Der menschenleere Strand, der wütend an mir zerrende Wind, das Brüllen des Meeres konnten vielleicht andere Energien in mir freisetzen. Eine Zigarette konnte ich – rein theoretisch – unter diesen Umständen weder anzünden noch in der Hand halten. Die Leere im Kopf fühlte sich gut an und ich konzentrierte mich allein auf das Einatmen der jodhaltigen Seeluft.

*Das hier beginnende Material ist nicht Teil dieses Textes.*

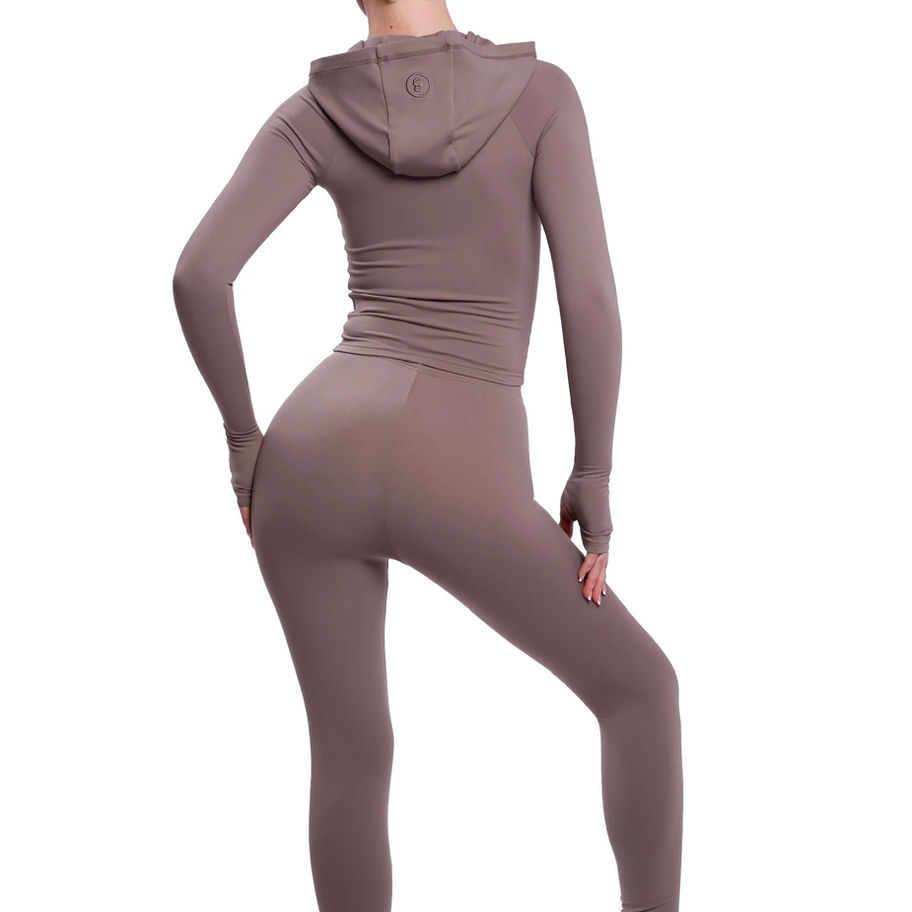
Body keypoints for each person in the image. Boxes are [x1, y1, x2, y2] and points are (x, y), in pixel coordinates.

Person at [171, 2, 683, 910]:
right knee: (640, 690)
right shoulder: (539, 95)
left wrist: (245, 446)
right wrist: (593, 474)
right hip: (457, 464)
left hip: (310, 457)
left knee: (351, 752)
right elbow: (591, 301)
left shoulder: (315, 110)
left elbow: (199, 275)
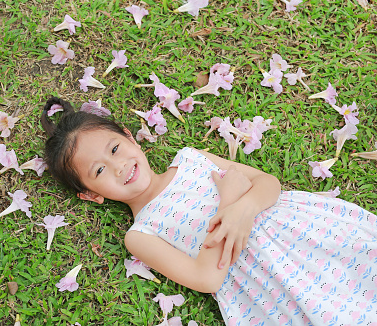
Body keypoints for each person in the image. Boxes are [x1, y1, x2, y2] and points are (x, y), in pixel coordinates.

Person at [41, 97, 377, 325]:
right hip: (266, 278)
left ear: (130, 137)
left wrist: (243, 208)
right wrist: (228, 202)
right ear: (91, 194)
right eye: (98, 171)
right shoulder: (140, 234)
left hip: (300, 234)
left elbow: (268, 184)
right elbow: (206, 278)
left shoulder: (191, 159)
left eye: (115, 149)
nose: (117, 167)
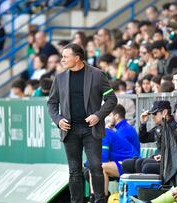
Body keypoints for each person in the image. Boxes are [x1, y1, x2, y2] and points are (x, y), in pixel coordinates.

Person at [47, 43, 117, 203]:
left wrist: (98, 115)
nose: (62, 60)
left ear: (77, 58)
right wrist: (58, 120)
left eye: (66, 56)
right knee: (74, 171)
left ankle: (100, 200)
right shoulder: (59, 78)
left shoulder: (97, 75)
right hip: (69, 131)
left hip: (91, 130)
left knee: (96, 168)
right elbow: (51, 103)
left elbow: (111, 99)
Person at [122, 100, 177, 186]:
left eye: (155, 113)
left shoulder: (174, 128)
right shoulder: (159, 127)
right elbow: (143, 138)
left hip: (169, 163)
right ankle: (132, 191)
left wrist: (163, 156)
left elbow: (175, 150)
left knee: (145, 166)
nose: (152, 116)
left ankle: (146, 191)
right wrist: (143, 124)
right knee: (127, 164)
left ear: (164, 112)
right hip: (159, 159)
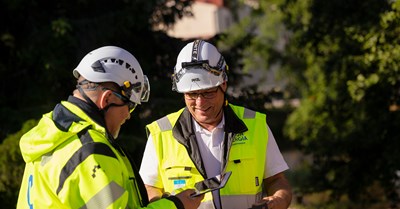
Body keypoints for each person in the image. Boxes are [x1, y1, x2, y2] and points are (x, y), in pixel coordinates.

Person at [16, 46, 203, 209]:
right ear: (107, 99)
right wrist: (177, 205)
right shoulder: (91, 152)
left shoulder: (53, 136)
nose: (129, 115)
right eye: (129, 105)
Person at [139, 40, 292, 209]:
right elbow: (149, 189)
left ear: (223, 84)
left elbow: (277, 181)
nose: (200, 102)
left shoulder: (255, 125)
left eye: (208, 93)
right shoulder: (161, 133)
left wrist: (279, 200)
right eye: (192, 94)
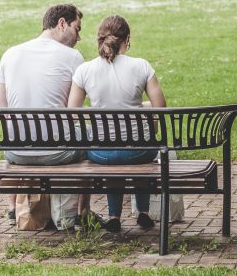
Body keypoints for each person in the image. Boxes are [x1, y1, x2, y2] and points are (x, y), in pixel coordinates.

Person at [67, 15, 167, 233]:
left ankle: (114, 216)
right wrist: (142, 107)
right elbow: (160, 107)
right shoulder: (141, 66)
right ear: (127, 39)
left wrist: (97, 113)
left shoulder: (85, 70)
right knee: (141, 150)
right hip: (140, 153)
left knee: (113, 157)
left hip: (102, 153)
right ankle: (142, 212)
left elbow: (73, 113)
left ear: (99, 39)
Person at [0, 4, 86, 224]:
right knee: (90, 142)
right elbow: (76, 115)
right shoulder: (73, 57)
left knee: (17, 132)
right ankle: (81, 212)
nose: (79, 37)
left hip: (15, 153)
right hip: (57, 153)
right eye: (77, 28)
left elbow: (2, 109)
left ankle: (12, 207)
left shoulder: (10, 54)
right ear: (62, 23)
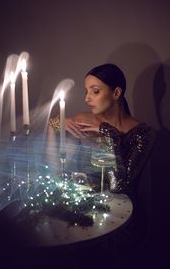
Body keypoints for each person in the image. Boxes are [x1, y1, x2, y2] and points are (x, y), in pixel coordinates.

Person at [48, 63, 156, 264]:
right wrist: (54, 124)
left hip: (124, 219)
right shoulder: (84, 121)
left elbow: (118, 186)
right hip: (86, 207)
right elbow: (55, 169)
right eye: (86, 90)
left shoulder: (144, 133)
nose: (86, 98)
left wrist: (108, 132)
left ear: (116, 93)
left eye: (95, 91)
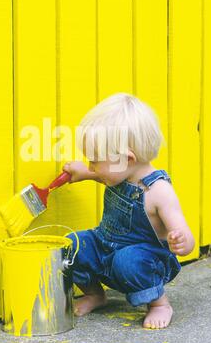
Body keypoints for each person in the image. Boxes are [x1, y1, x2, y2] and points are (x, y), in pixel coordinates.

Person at [63, 92, 195, 329]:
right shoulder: (119, 172)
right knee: (72, 245)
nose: (92, 166)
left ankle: (159, 304)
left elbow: (184, 233)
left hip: (145, 260)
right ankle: (95, 294)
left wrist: (182, 241)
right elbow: (105, 175)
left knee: (128, 261)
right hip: (105, 247)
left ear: (126, 158)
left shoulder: (159, 191)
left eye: (94, 160)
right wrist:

So pflügte ich Tag für Tag den Sandstrand entlang wie ein Ochse das Feld. Am Ende gönnte ich mir eine Tasse friesischen Tees in einem kleinen Bistro mit Blick auf das Meer. Ich wärmte meine Hände an dem heißen Getränk, als es an der Tür scharrte. Der Wirt öffnete dem völlig durchnässten Gast die Tür, der die Höhe eines mittelgroßen Schnauzers hatte, sich kurz schüttelte und sich dann auf dem ihm zugewiesenen Platz niederließ.

Unsere Blicke kreuzten sich. Eine warme Woge der Sympathie schwappte in mir hoch und ich ging zu dem Hund, dessen ergraute Schnauze ein gewisses Alter verriet, und kraulte ihn hinter den Ohren.

Der Wirt stand an der Theke, polierte seine Gläser und schaute uns zu.

„Den können Sie mitnehmen, wenn Sie wollen.“

Ich traute meinen Ohren nicht. Sollte das ein Witz sein? 

„Sein Herrchen hat vor einer Woche das Zeitliche gesegnet“, fuhr der Wirt unbeirrt fort. „Ins Tierheim wollte ich ihn nicht geben, aber eigentlich habe ich keine Zeit für das Tier. Ich muss mich um meine Gäste kümmern.“

„Wie heißt der Hund?“

„Ach, was weiß ich! Nennen Sie ihn, wie Sie wollen. Strolchi, Struppi, Krümel, Kümmel…“

„Niko!“, flüsterte ich dem Tier ins Ohr.

Er legt den Kopf schief und fixierte mich neugierig. 

„Sollen wir zusammen Gassi gehen?“

Sofort sprang er auf, bellte freudig und wedelte mit dem Schwanz.

„Na, geht doch.“ Der Wirt reichte mir freudig Nikos Leine.

*

Das ist jetzt ein Jahr her. Niko und ich sind ziemlich beste Freunde geworden. Wann immer das Nikotinteufelchen an mir zerrt, greife ich zu Nikos Leine.

Wir haben uns gut aneinander gewöhnt. Für einen Neuanfang ist es nie zu spät.